Subject: Re: self-hosting gc
From: Erik Naggum <erik@naggum.net>
Date: Tue, 05 Mar 2002 22:12:56 GMT
Newsgroups: comp.lang.lisp
Message-ID: <3224355185019060@naggum.net>

* Thomas Bushnell, BSG
| Consider that if a Lisp system's GC is written in some other language
| (like, say, C) then you now need two compilers to build the language.
| If your only use for a C compiler is to compile your GC, then you have
| really wasted a vast effort in writing one.
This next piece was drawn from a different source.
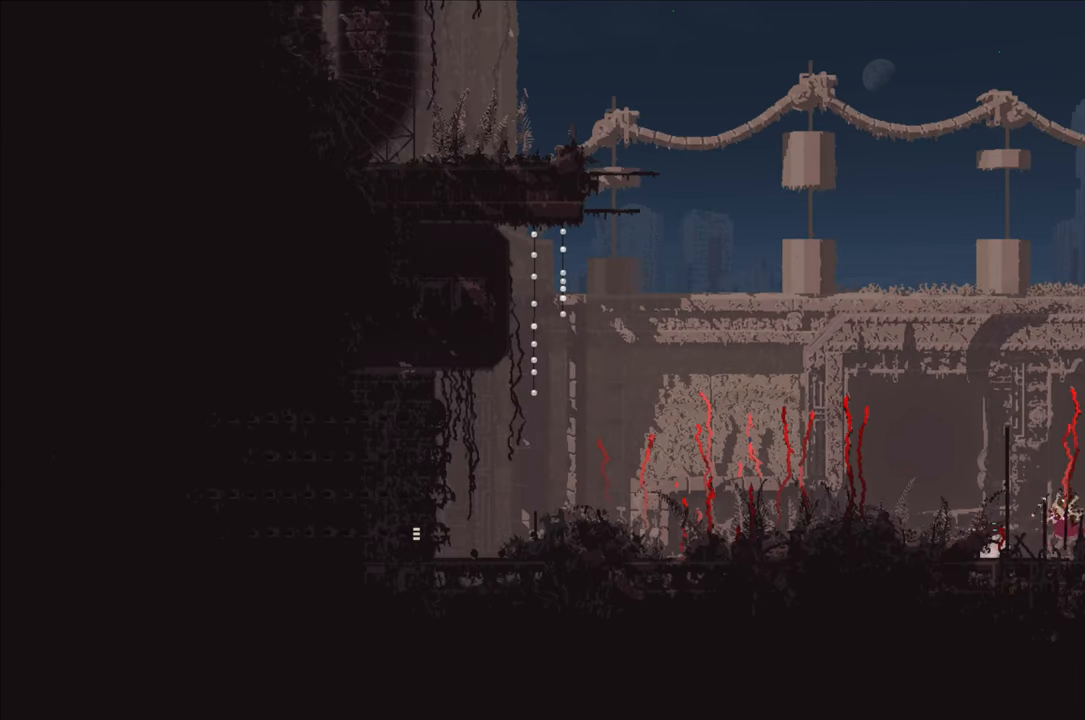
{"buttons": [], "left_stick": "left", "right_stick": "center", "events": [[50, "A", "down"], [316, "A", "up"]]}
  It seems quite natural that someone who writes a Common Lisp system would
  write its guts in some other language first.  After a while, it would be
  possible to bootstrap the building process in the system itself, but it
  would seem natural to build some lower-level Lisp that would enable a
  highly portable substrate to be written, and then cross-compilation would
  be a breeze, but it still seems fairly reasonable to start off with a
  different compiler or language if you want anybody to repeat the building
  process from scratch, not just for GC, but for the initial substrate.  I
  remember having to compile GNU CC on SPARC with the SunOS-supplied C
  compiler and then with the GNU CC thus built, in order to arrive at a
  "native build" and that when Sun stopped shipping compilers with their
  application-only operating system, someone was nice enough to make
  binaries available for the rest of the world.

  Why is GC so special in your view?

///
-- 
  In a fight against something, the fight has value, victory has none.
  In a fight for something, the fight is a loss, victory merely relief.